| Exercise instructions |
• A. Answer these questions from the Taser passage, one line each:
(i) Under the proposed "national standard," when would an officer be allowed to deploy a Taser?
(ii) How many times did the deputy shock the motorist?
(iii) On what date was the unpublished opinion released?
• B. Please list every person named in the Taser passage.
• C. Extend the passage about the Taser ruling, starting after its last sentence.

| Supplied passage |
-- start --
MY TAKE: Here’s a possible “national standard” — you are not authorized to deploy the Taser unless you would also be authorized to use your firearm. With such a standard, I doubt anyone would look back and criticize the Taser itself. The officer’s judgment, perhaps, but not the Taser. (Via Boing Boing.)
—
ITEM: A federal appellate court, meanwhile, moves in the opposite direction —
A divided federal appellate panel has ruled that a Florida deputy did not use excessive force when he shocked a motorist three times with a Taser after the man refused to sign a traffic citation and then sat on the ground crying rather than enter the patrol car.
In an unpublished opinion released Sept. 9, the split panel reversed the lower court ruling of a Florida district judge and remanded the case for dismissal. In the panel’s majority opinion, J.L. Edmondson, chief judge of the 11th U.S. Circuit Court of Appeals, held that Deputy Jonathan Rackard’s repeated use of a Taser on a handcuffed Jesse Daniel Buckley was not an unconstitutionally excessive use of force.
-- end --
| Extracted entries |
-- start --
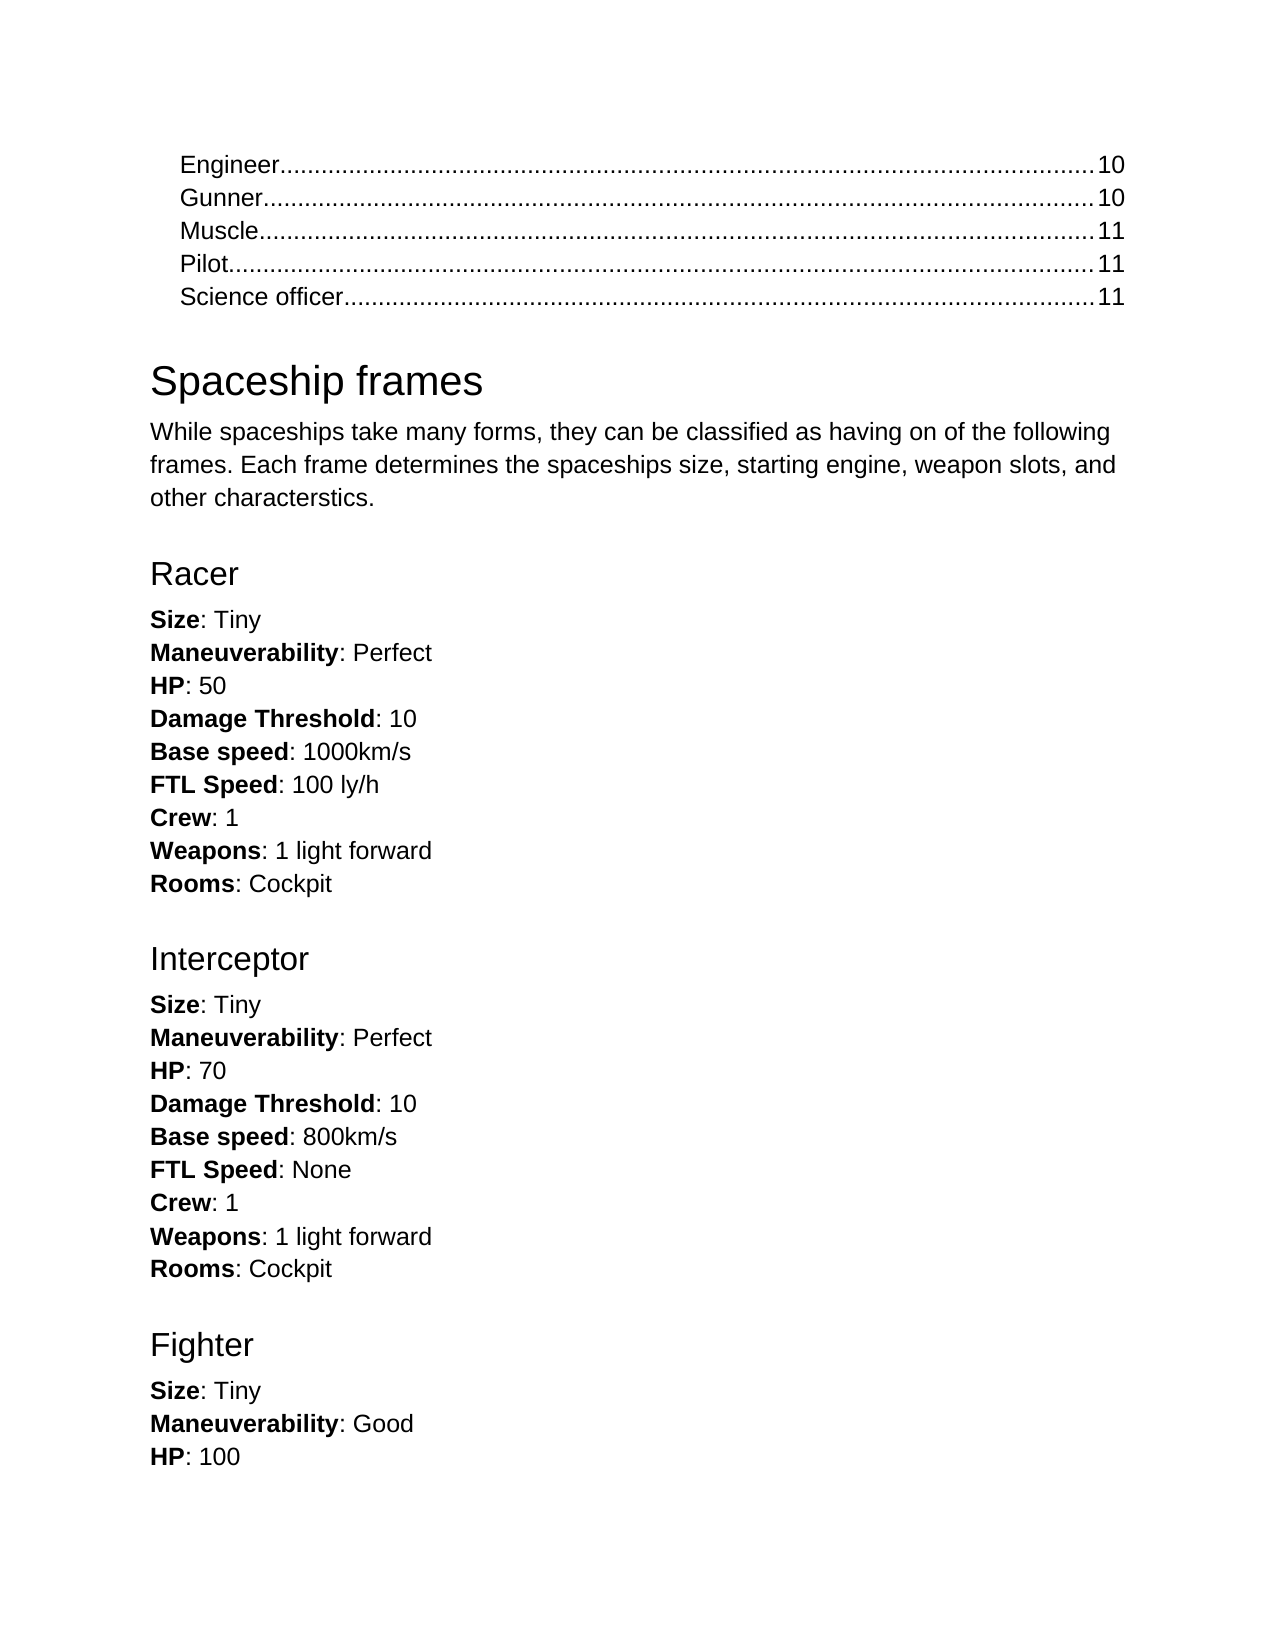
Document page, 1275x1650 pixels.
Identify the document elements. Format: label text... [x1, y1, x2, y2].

subtitle Fighter [150, 1325, 1125, 1363]
text Engineer 10 [179, 150, 1125, 179]
text HP: 70 [150, 1056, 1125, 1085]
subtitle Spaceship frames [150, 357, 1125, 405]
text Pilot 11 [179, 249, 1125, 278]
text FTL Speed: None [150, 1155, 1125, 1184]
text Science officer 11 [179, 282, 1125, 311]
text Size: Tiny [150, 990, 1125, 1019]
text Maneuverability: Perfect [150, 638, 1125, 666]
text FTL Speed: 100 ly/h [150, 770, 1125, 798]
text Base speed: 800km/s [150, 1122, 1125, 1151]
text Damage Threshold: 10 [150, 704, 1125, 732]
text Crew: 1 [150, 803, 1125, 832]
text Muscle 11 [179, 216, 1125, 245]
text Damage Threshold: 10 [150, 1089, 1125, 1118]
text HP: 100 [150, 1442, 1125, 1471]
text HP: 50 [150, 671, 1125, 699]
text Gunner 10 [179, 183, 1125, 212]
text Maneuverability: Good [150, 1409, 1125, 1438]
text Base speed: 1000km/s [150, 737, 1125, 766]
text Size: Tiny [150, 605, 1125, 633]
text Rooms: Cockpit [150, 869, 1125, 898]
subtitle Racer [150, 554, 1125, 592]
text Maneuverability: Perfect [150, 1023, 1125, 1052]
text Rooms: Cockpit [150, 1254, 1125, 1283]
text Weapons: 1 light forward [150, 836, 1125, 864]
text While spaceships take many forms, they can be classified as having on of the following frames. Each frame determines the spaceships size, starting engine, weapon slots, and other characterstics. [150, 417, 1125, 512]
text Weapons: 1 light forward [150, 1221, 1125, 1250]
subtitle Interceptor [150, 939, 1125, 978]
text Crew: 1 [150, 1188, 1125, 1217]
text Size: Tiny [150, 1376, 1125, 1405]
-- end --
| Results of the exercise |
• A.
(i) Only when the officer would also be authorized to use a firearm.
(ii) Three times.
(iii) Sept. 9.

• B. J.L. Edmondson, Jonathan Rackard, Jesse Daniel Buckley

• C.
MY TAKE: Read that again. An already-handcuffed man, mentally distraught but not belligerent, sitting on the ground crying, is tasered three times for refusing to sign his speeding ticket. And this court dares to conclude not only that the officer is entitled to qualified immunity (i.e., made an honest mistake), but in fact made no mistake at all, since his actions were not unconstitutional. The thought that maybe, just maybe, the officer could simply have called for backup and a paddy wagon rather than tase the motorist three times (did I mention that he was already handcuffed and sitting on the ground crying?) never occurred to either the officer, his supervisors who craft Taser policy, or this court. Now that’s “stunning.” (A post script: The dissenting judge, besides writing an unassailable response to the majority opinion, also notes that the incident was captured on police video and calls for it to be made part of the court record, just as the Supreme Court did in Scott v. Harris, 127 S. Ct. 1769 (2007). I concur wholeheartedly. More on that here. Warning: The video, especially the audio, is in my opinion very disturbing.) The case is Buckley v. Haddock, No. 07-10988 (11th Cir., September 9, 2008, unpublished) (PDF – 38 pages)
—
ITEM: Another example of the Taser as a substitute not for a firearm but merely for backup —
A 40-year-old man walking his dog in the nude Friday night in northwest Tallahassee was Tasered by police when he became belligerent and refused to follow an officer’s commands.
…
When asked what he was doing, the man told the officer, “Allah told me to watch a Bruce Willis movie and walk the dog,” McCranie said.“He was obviously having some sort of emotional distress,” he said. “It was unfortunate we had to use the Taser. … It was the only way we could subdue him without having to hurt him.”
MY TAKE: Actually I’ll just use Howling Point’s take —
So, exactly how do you Taser someone without “hurting” them? Sad to see such a pretty language being tortured like that.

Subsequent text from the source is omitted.